たとえば第一勧業銀行。この名称に、“あぁ”と反応するのは、何歳以上の人でしょうか。現在は、みずほ銀行。今は当たり前になっていますが、当時は、まごつく人がたくさんいたと思います。

 名前が変わる。住所が変わる。電話番号が変わる。仕事内容が変わる。新しいものとの出逢いはいつでも新鮮で、ちょっとドキドキしますが、それが定着するのには時間がかかります。

 今週末、中京競馬場を舞台に行われる「チャンピオンズカップ」が、そのいい例です。名称、距離、施行日が何度も変更となり、ファンの間でも、「今週のメインは……なんだったっけ?」「ほら、あの、ダート日本一を決める……」「あぁ。あれね。アメリカと同じ左回りの中京に変わった……ほら、あれ……」なんていう会話が、あちこちで交わされているんじゃないでしょうか。

「ジャパンカップと並ぶ、ダートの国際競走をつくろう」というJRAの方針で2000年に創設されたこのレースの最初の名称は、「ジャパンカップダート」。開催は東京競馬場で、開催日は「ジャパンカップ」前日の土曜日。距離は2100メートルでした。
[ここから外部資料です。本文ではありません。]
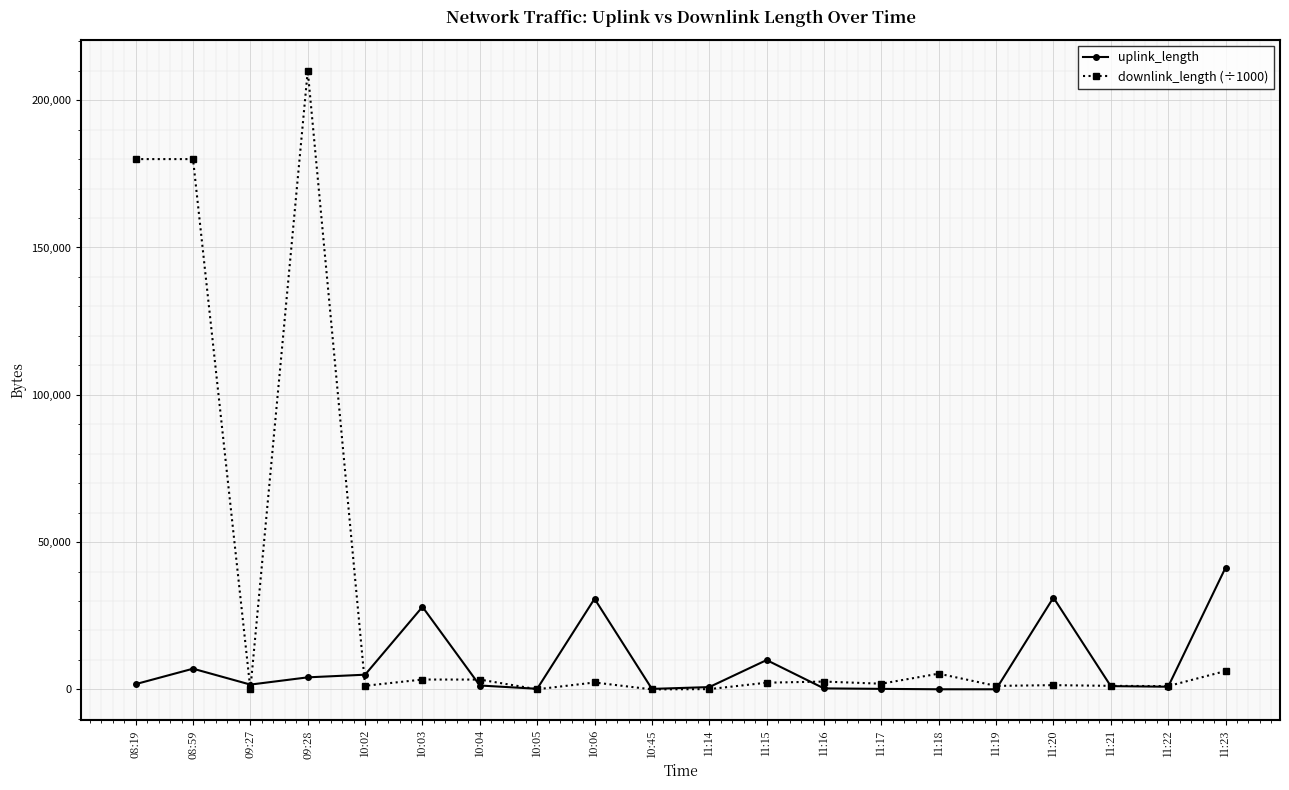

True or false: uplink_length has more than 2 points higher than both neighbors.

True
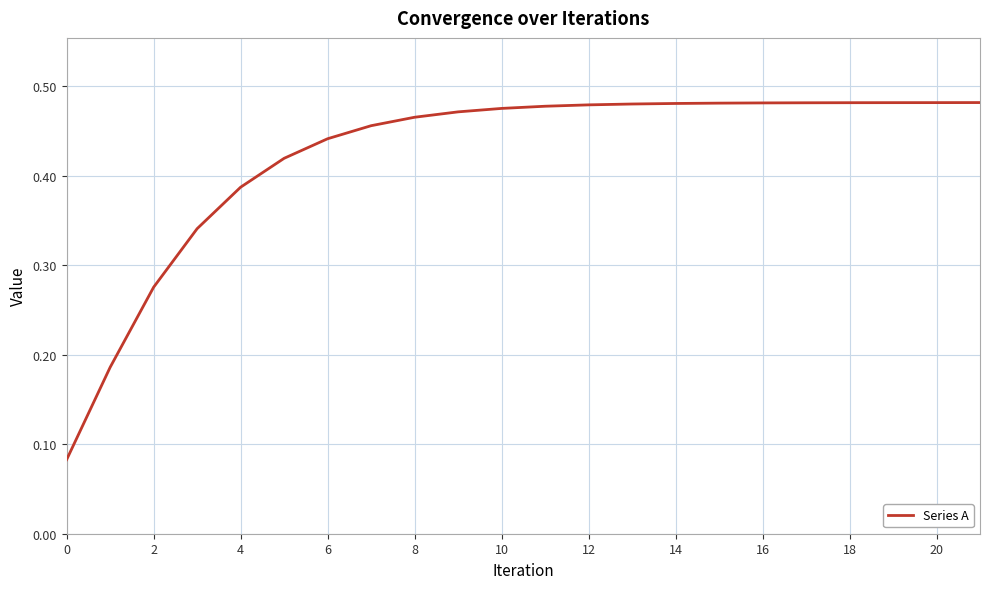

What is the label of the 16th point from the left?

15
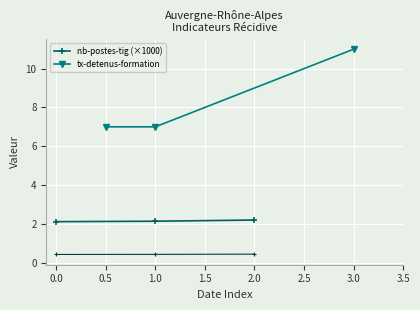

What is the value of the nb-postes-tig (×1000) point at the 3rd from the left?

2.2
今と同じなのは……ダートということだけですよね。

 02年の第3回は、東京競馬場が改修工事のため、中山競馬場、距離1800メートルのレースに変更。04年は、「ジャパンカップ」との同日開催となり、東京競馬場は1日2つのG1レースを楽しもうというファンでぎっしり。コースから見上げたスタンドは、まるでお祭りのような賑やかさでした。